Keene State moved their shooting percentage from the field over 50 percent today with an offensive effort that saw all 12 available players score at least five points.  Hunter (7-9 FG) finished with 15 points, five rebounds, three assists, and two steals, while Aronson (5-10 FG, 4-9 3-PT) added 14 points, three rebounds, and two assists.  Dupree had a 13-point, 13-rebound double-double to go along with three helpers, while Mason Jean Baptiste had 13 points on 3-for-6 shooting from three (2-2 FT).  Brito (4-10 FG, 2-4 3-PT, 2-2 FT) recorded 12 points and four rebounds.  Perhaps most impressively, the Owls had 10 different players record an assist including eight with multiple (Carothers, Hunter, Dupree, Jean Baptiste, Aronson, Odiase, Nate Siow, Thomas).

MIT actually also had six score in double-digits and were paced by 15 points and six rebounds from Merlin Gogolin (6-11 FG, 1-2 3-PT, 2-2 FT).  Will Bland (4-11 FG) and Isaac Dobie (5-8 FG, 3-6 3-PT) each had 13 while Spencer Lin (4-9 FG) and Mike Ewing (4-12 FG, 2-6 3-PT, 2-2 FT) had 12 points apiece.  The Engineers also had a positive assist-to-turnover ratio (15-12), but saw KSC shoot 16-for-36 (44 percent) from three in addition to dominating the glass by 24, including 18 offensive rebounds (11 after halftime).

Inside the Paint
  • KSC has won three straight in the series, which began in 2017, and leads it 4-2.  The Owls are also 3-0 at the Rockwell Cage, including a 92-74 win in their last visit to Cambridge two years ago.
  • Keene State has seven games of 20 or more assists in the past two seasons (35 games) and has an average margin of victory of 35 points in those contests.
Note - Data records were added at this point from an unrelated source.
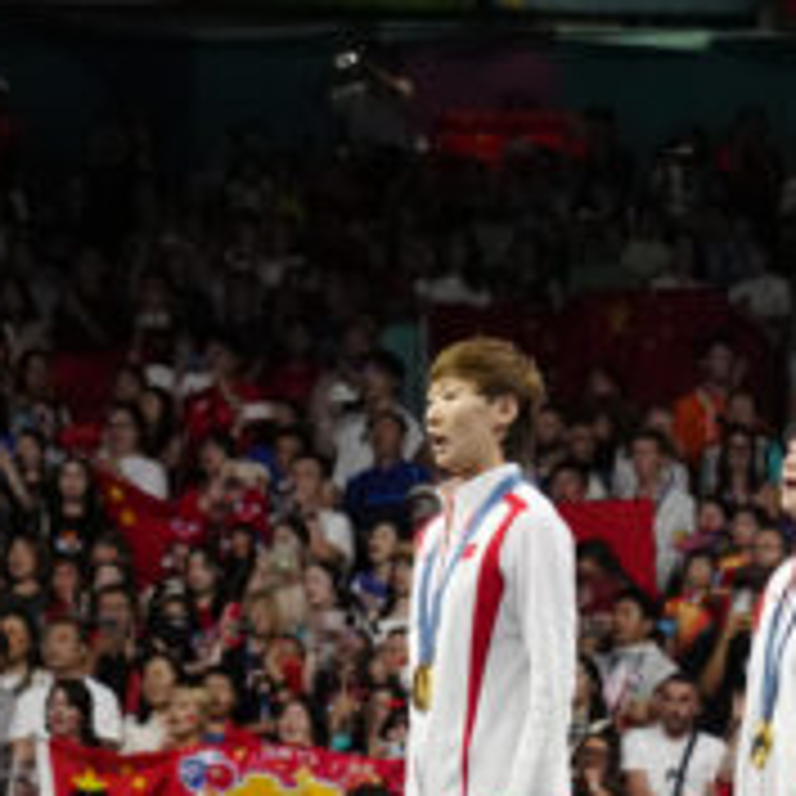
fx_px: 7180
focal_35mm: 276
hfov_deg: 6.3
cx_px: 729
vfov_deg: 6.3
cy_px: 483
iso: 3200
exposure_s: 1/2500
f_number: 3.2
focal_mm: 56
  • The Owls are currently shooting 50.6 percent as a team from the field, 58-for-144 (40 percent) from three, and 76 percent (66-for-87) from the free throw line.
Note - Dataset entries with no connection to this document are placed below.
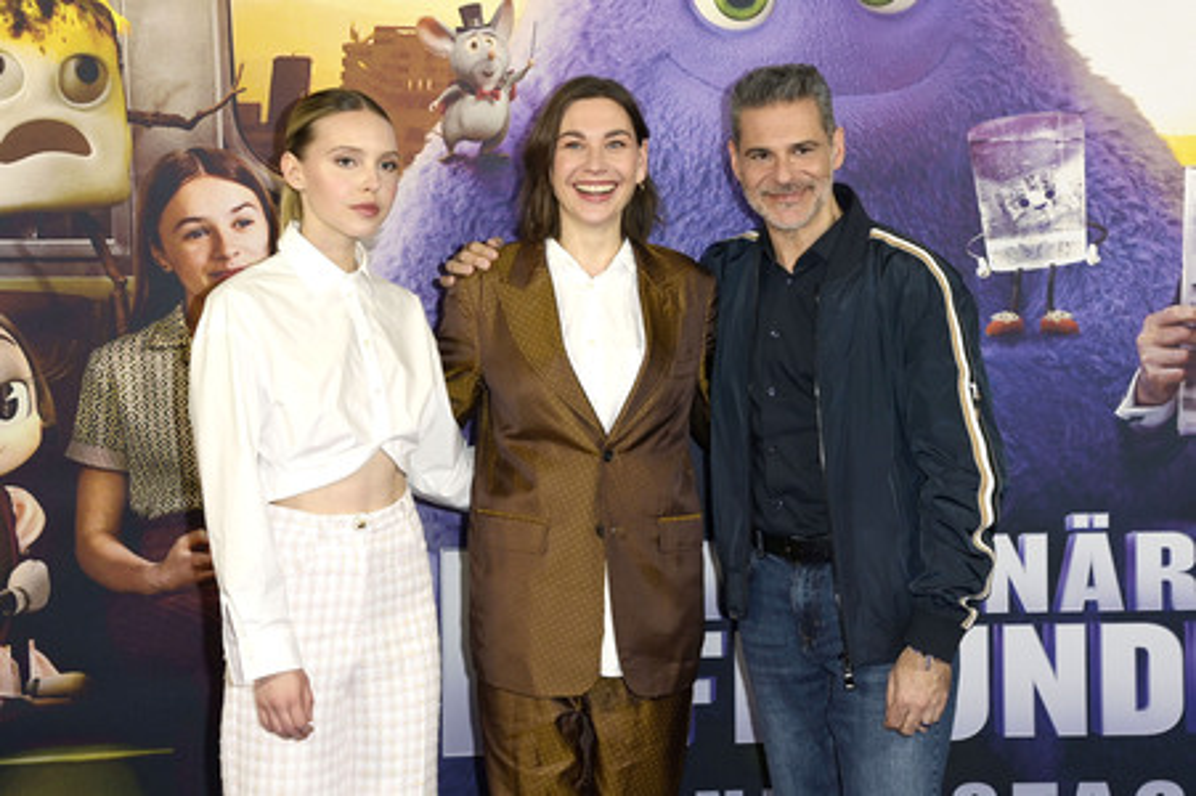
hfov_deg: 36.3
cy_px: 398
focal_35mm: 55
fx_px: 1826
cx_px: 598
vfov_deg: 24.6
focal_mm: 55
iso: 320
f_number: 5.6
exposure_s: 1/200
  • KSC entered the day with the 12th best assist-to-turnover ratio in Division III.
Up Next
  • The Owls conclude a stretch of five consecutive games away from home at Albertus Magnus College (5-0), the 2023 Great Northeast Athletic Conference champions and NCAA tournament participants, on Tuesday, November 28 at 7:00 p.m.
  • MIT, who was coming off a 91-82 home loss to Tufts University on Tuesday night and has now dropped five straight since opening the season with a win at the University of Massachusetts-Dartmouth, travels to Salem State University (2-3) on the same night (7:00 p.m.).